"Look!"
She stops, foot poised over a furry lump of a catepillar. It's a stubby little thing, almost as wide as it is long, with black and yellow stripes like a bee. It is moving at a glacial pace, bunching up in the middle and unwinding a millimeter forward like the world's smallest slinky. Her friend reaches forward to poke at it in curiosity, and the poke turns the catepillar over on its side, where it wriggles like a helpless turtle.

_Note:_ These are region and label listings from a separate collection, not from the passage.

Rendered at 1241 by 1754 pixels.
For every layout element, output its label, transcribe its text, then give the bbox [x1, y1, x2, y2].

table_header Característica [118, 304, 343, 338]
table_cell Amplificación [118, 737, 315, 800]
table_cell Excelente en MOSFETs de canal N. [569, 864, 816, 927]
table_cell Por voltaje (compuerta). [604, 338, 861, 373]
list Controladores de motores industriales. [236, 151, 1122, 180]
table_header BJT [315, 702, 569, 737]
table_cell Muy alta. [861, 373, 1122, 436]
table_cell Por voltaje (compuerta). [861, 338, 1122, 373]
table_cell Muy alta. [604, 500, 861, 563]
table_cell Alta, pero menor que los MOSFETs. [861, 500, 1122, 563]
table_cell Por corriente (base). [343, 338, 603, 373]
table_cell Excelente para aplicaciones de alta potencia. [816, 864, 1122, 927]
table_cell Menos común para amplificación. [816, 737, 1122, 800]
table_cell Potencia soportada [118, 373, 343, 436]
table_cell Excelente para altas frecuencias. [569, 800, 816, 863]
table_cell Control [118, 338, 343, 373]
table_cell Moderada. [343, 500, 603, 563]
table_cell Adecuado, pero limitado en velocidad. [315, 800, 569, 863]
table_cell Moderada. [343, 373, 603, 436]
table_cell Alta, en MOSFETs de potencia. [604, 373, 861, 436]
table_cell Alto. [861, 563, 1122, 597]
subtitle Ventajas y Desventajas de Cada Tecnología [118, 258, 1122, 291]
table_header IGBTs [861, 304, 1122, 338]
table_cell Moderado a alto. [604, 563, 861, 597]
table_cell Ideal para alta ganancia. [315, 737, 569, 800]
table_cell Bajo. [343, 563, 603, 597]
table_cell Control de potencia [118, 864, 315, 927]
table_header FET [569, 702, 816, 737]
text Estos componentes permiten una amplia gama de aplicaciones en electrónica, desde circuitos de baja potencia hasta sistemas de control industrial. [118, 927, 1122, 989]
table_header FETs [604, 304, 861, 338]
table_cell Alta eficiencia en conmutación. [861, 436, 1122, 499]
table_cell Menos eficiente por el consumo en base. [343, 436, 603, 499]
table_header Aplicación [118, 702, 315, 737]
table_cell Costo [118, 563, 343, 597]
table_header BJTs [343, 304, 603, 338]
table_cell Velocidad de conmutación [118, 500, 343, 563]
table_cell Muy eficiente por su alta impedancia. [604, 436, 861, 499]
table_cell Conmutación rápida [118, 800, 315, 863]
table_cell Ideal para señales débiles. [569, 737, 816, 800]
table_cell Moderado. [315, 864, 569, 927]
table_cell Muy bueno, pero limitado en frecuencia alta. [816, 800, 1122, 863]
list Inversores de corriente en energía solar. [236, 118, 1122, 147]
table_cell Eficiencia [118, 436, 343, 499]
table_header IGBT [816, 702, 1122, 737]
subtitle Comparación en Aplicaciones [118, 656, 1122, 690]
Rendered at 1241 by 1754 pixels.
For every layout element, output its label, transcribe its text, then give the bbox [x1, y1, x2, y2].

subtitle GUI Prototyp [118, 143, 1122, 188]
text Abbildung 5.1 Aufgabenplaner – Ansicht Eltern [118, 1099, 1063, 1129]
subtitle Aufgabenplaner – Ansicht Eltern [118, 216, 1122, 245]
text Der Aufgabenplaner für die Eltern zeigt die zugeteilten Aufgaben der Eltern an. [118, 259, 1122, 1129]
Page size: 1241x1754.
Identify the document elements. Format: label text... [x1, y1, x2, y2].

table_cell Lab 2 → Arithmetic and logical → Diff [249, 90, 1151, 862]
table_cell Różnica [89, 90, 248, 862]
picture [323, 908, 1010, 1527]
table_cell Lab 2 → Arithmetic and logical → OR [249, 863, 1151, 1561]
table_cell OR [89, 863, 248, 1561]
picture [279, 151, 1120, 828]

A monarch butterfly flutters by. The caterpillar waves its thousand little legs at its cousin, but its cousin does not see, or does not want to risk angering the gigantic mammals crowded around, or is simply uninterested, so it does not dive-bomb in to airlift the caterpillar away.
"Look!"
Binoculars are lifted, catching a turkey vulture in their sights. I have no binoculars, but am assured the turkey vulture is an ugly thing, with a monk's bare head to better allow it to bury itself neck-deep in carrion. The flapping red skin of a turkey's waddle seems to have been stretched over its entire head, but despite the stretching, hangs loose like a burn victim's skin, ready to be sloughed off once rubbed against clothes.
But I have no binoculars, so all I see are two parabolic arcs cresting on the wind, needing only the slightest motion to stay afloat.